WHAT YOU SHOULD DO: Rewrite everything from the start of the records down to the line containing "Desfrute de um", swapping "sweetspot" for "sweet spot" and leaving all else as it is.

Transcribed page records
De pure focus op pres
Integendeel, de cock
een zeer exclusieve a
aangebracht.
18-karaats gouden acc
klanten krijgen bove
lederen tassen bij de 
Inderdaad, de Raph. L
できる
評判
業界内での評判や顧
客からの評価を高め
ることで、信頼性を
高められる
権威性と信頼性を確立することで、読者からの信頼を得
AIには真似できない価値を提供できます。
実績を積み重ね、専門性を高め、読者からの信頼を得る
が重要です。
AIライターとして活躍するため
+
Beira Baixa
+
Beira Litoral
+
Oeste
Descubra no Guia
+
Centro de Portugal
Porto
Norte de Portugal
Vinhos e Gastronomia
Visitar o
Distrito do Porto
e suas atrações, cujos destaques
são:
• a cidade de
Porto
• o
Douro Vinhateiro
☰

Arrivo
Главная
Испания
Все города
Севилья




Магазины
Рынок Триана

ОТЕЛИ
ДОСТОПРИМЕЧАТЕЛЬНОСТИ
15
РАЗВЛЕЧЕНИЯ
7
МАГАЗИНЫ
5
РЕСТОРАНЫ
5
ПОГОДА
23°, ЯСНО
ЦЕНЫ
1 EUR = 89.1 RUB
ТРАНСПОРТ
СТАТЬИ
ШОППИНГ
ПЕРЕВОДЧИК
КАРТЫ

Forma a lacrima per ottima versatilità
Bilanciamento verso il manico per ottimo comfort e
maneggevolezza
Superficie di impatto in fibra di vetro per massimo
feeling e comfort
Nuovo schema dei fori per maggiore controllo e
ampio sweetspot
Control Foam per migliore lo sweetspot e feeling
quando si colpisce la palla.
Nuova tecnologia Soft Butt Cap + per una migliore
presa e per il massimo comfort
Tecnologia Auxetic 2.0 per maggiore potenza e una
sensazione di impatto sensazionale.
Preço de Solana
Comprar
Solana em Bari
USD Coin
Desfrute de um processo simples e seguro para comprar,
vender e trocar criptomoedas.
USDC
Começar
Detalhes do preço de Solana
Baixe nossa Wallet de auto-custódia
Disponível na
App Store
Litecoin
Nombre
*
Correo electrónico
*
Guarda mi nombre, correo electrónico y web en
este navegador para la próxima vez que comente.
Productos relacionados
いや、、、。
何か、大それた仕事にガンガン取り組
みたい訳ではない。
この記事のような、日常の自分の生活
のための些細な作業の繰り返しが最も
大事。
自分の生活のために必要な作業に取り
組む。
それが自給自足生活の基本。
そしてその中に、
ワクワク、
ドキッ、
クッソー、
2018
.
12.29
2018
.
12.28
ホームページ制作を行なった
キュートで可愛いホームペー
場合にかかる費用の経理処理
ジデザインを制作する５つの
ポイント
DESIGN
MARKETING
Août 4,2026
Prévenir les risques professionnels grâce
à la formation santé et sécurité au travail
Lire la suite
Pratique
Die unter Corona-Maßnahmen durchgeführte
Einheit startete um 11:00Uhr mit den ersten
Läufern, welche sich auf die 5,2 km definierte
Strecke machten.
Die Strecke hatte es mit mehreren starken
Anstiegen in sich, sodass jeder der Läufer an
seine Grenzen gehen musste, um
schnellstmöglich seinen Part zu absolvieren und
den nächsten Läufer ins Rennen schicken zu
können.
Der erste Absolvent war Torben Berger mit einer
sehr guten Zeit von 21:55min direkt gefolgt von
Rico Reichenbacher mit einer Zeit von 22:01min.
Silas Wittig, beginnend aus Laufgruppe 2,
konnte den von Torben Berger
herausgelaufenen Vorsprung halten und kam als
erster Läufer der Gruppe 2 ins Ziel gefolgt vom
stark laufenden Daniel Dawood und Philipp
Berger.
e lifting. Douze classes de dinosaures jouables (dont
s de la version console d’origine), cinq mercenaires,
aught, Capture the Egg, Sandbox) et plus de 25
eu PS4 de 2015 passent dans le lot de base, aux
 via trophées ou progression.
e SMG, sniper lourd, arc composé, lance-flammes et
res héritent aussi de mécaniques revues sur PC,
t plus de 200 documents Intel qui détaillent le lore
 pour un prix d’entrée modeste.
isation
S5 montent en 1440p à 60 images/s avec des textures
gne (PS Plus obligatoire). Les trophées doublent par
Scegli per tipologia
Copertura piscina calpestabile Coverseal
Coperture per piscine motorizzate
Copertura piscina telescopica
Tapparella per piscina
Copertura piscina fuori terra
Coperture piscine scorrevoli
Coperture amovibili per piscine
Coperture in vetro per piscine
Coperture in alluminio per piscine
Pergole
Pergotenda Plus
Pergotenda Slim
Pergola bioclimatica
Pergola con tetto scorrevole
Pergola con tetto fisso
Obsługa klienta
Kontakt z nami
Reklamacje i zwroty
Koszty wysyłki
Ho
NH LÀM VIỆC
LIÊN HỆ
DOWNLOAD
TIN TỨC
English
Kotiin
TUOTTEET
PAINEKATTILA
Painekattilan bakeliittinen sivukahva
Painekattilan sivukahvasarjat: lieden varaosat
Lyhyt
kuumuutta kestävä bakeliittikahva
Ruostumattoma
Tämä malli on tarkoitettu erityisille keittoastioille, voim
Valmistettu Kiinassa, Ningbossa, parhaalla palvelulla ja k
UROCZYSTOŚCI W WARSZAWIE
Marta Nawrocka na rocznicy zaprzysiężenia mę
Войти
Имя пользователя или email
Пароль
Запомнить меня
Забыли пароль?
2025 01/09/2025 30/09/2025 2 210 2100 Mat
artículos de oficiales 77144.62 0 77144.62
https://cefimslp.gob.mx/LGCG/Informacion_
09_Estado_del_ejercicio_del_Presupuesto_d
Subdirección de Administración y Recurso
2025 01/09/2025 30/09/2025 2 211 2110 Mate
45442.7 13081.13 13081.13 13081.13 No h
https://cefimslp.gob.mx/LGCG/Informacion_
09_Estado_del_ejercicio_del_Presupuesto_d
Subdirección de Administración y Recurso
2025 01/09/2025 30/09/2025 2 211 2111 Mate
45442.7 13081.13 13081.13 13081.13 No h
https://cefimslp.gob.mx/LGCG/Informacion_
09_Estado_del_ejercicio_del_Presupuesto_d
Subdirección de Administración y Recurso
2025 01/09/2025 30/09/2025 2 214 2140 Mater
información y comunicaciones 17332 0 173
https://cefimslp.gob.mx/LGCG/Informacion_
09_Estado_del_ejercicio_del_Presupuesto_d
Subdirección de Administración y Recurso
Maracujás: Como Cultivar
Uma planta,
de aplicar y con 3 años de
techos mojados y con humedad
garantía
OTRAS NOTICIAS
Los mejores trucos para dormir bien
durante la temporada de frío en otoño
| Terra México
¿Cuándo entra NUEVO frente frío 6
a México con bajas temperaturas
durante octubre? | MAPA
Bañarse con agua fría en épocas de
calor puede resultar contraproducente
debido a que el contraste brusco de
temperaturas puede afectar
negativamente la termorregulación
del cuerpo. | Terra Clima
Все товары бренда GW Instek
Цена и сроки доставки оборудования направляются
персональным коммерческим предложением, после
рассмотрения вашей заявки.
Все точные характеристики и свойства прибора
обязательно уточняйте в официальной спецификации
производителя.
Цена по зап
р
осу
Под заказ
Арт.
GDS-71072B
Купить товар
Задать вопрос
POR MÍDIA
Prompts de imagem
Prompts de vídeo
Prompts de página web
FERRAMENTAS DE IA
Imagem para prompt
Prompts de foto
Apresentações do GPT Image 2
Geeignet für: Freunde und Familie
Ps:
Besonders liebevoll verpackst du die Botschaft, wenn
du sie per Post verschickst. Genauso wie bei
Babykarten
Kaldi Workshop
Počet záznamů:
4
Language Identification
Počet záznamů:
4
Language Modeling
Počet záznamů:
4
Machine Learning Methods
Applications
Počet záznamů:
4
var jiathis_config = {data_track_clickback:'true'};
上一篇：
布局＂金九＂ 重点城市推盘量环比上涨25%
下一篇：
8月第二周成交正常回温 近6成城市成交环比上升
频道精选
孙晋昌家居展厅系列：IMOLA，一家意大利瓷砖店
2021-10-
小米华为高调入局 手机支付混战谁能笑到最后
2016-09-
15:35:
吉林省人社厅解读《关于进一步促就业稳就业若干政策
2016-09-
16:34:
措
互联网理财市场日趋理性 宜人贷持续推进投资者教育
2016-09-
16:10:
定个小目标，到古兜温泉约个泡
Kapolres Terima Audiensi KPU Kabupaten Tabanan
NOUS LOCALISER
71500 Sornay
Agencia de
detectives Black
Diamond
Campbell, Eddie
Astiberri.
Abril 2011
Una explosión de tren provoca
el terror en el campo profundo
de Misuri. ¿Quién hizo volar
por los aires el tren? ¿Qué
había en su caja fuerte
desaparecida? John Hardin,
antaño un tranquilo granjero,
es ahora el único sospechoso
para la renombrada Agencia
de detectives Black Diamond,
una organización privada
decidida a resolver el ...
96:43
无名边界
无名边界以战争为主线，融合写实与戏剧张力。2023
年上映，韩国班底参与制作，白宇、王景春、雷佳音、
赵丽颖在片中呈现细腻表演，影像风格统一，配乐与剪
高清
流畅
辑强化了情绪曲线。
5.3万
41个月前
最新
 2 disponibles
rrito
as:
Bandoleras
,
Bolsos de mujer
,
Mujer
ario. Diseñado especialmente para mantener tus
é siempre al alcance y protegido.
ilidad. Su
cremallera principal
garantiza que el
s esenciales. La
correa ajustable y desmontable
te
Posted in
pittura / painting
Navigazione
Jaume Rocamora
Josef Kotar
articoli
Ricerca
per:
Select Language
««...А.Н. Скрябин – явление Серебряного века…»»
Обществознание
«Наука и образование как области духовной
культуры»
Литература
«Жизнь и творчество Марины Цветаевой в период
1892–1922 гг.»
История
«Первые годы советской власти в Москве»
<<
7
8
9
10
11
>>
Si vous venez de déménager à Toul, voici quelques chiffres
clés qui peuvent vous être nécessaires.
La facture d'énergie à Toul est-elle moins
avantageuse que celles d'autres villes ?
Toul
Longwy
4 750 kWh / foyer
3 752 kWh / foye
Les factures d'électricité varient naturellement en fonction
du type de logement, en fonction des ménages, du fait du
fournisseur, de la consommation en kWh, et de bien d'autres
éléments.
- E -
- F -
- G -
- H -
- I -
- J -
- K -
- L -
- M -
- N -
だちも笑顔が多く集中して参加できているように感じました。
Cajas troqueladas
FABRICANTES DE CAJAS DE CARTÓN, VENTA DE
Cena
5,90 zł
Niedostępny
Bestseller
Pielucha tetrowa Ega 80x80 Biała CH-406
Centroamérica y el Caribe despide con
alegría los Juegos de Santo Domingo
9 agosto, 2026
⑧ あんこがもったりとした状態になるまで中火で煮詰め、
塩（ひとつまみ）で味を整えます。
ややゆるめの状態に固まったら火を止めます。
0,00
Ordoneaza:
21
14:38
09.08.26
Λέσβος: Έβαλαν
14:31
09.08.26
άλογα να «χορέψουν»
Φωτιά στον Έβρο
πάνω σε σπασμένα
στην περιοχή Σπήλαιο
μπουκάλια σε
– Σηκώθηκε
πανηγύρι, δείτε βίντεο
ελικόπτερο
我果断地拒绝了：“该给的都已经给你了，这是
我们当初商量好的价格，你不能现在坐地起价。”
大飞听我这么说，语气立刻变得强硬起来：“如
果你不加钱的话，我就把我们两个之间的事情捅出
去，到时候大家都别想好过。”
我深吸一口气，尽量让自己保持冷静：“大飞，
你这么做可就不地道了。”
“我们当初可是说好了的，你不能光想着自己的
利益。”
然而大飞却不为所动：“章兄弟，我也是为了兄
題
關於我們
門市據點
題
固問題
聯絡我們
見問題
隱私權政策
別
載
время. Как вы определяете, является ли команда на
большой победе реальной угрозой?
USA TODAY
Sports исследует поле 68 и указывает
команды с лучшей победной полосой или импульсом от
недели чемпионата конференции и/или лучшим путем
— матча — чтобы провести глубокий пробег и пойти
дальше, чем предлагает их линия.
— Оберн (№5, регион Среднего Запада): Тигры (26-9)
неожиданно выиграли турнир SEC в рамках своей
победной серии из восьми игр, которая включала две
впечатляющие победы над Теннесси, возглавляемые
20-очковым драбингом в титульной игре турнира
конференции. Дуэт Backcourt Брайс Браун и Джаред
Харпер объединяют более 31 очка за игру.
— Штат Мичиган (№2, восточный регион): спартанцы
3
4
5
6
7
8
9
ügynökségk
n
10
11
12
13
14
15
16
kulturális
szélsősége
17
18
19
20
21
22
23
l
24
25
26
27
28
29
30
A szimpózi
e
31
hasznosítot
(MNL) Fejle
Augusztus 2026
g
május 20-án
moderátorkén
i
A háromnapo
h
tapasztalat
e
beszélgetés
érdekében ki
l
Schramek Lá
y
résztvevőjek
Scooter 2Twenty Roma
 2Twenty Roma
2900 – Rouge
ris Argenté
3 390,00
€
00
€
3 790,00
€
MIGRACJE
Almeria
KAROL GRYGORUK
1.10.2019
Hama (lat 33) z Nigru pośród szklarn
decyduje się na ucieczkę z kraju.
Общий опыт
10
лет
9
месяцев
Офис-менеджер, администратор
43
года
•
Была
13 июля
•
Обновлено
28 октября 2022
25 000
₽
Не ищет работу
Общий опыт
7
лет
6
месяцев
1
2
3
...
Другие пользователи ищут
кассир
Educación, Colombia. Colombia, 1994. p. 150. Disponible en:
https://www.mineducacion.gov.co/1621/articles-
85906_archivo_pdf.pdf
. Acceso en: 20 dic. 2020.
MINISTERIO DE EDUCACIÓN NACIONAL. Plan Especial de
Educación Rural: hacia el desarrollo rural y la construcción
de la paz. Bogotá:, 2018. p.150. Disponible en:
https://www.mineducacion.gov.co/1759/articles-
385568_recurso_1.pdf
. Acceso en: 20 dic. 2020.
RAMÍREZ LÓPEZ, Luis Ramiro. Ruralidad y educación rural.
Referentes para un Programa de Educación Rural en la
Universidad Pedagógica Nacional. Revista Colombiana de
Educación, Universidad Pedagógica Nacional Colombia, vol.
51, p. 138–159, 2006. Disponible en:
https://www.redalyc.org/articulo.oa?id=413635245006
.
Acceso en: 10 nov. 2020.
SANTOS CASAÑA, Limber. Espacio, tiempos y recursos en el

THE COMPLETED TASK:
De pure focus op pres
Integendeel, de cock
een zeer exclusieve a
aangebracht.
18-karaats gouden acc
klanten krijgen bove
lederen tassen bij de 
Inderdaad, de Raph. L
できる
評判
業界内での評判や顧
客からの評価を高め
ることで、信頼性を
高められる
権威性と信頼性を確立することで、読者からの信頼を得
AIには真似できない価値を提供できます。
実績を積み重ね、専門性を高め、読者からの信頼を得る
が重要です。
AIライターとして活躍するため
+
Beira Baixa
+
Beira Litoral
+
Oeste
Descubra no Guia
+
Centro de Portugal
Porto
Norte de Portugal
Vinhos e Gastronomia
Visitar o
Distrito do Porto
e suas atrações, cujos destaques
são:
• a cidade de
Porto
• o
Douro Vinhateiro
☰

Arrivo
Главная
Испания
Все города
Севилья




Магазины
Рынок Триана

ОТЕЛИ
ДОСТОПРИМЕЧАТЕЛЬНОСТИ
15
РАЗВЛЕЧЕНИЯ
7
МАГАЗИНЫ
5
РЕСТОРАНЫ
5
ПОГОДА
23°, ЯСНО
ЦЕНЫ
1 EUR = 89.1 RUB
ТРАНСПОРТ
СТАТЬИ
ШОППИНГ
ПЕРЕВОДЧИК
КАРТЫ

Forma a lacrima per ottima versatilità
Bilanciamento verso il manico per ottimo comfort e
maneggevolezza
Superficie di impatto in fibra di vetro per massimo
feeling e comfort
Nuovo schema dei fori per maggiore controllo e
ampio sweet spot
Control Foam per migliore lo sweet spot e feeling
quando si colpisce la palla.
Nuova tecnologia Soft Butt Cap + per una migliore
presa e per il massimo comfort
Tecnologia Auxetic 2.0 per maggiore potenza e una
sensazione di impatto sensazionale.
Preço de Solana
Comprar
Solana em Bari
USD Coin
Desfrute de um processo simples e seguro para comprar,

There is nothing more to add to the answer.